◆ Dataset entries
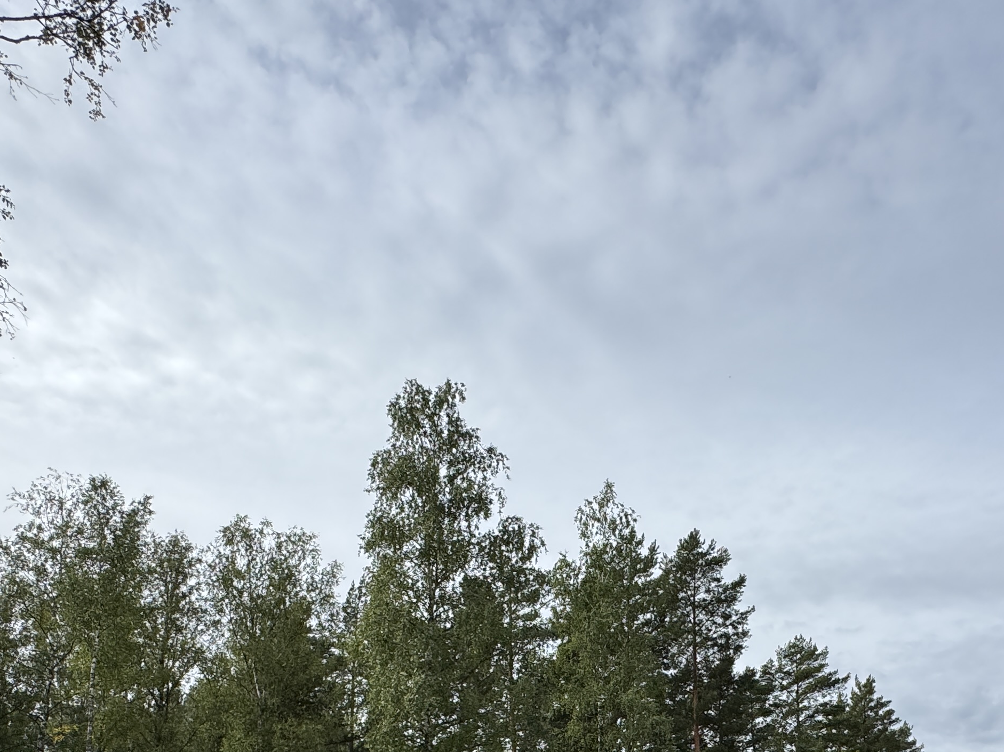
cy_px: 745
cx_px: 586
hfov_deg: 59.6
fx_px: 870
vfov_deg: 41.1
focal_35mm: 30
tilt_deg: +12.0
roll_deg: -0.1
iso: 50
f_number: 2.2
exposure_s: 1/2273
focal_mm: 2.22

==

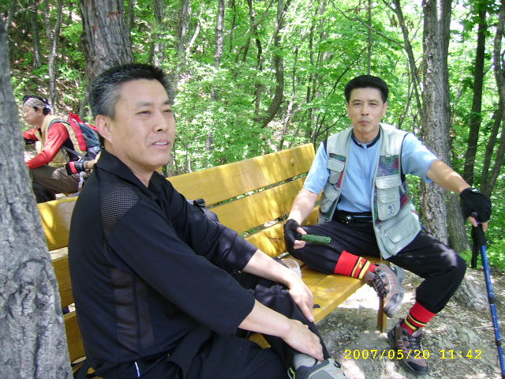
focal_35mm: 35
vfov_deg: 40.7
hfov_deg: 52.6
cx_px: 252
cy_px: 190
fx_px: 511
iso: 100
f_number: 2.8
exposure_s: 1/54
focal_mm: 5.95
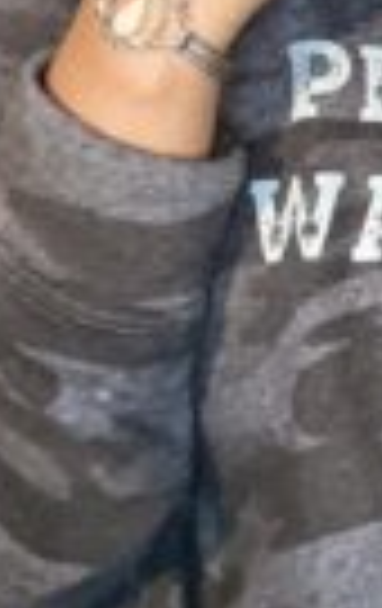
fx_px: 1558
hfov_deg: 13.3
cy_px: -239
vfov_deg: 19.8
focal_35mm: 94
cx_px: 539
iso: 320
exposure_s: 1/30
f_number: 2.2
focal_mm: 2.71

◆ What this task involves
What is asked for is an exact copy of the lines above from the one containing "vfov_deg: 19.8" through the one containing "focal_mm: 2.71", and only those.

◆ Answer box
vfov_deg: 19.8
focal_35mm: 94
cx_px: 539
iso: 320
exposure_s: 1/30
f_number: 2.2
focal_mm: 2.71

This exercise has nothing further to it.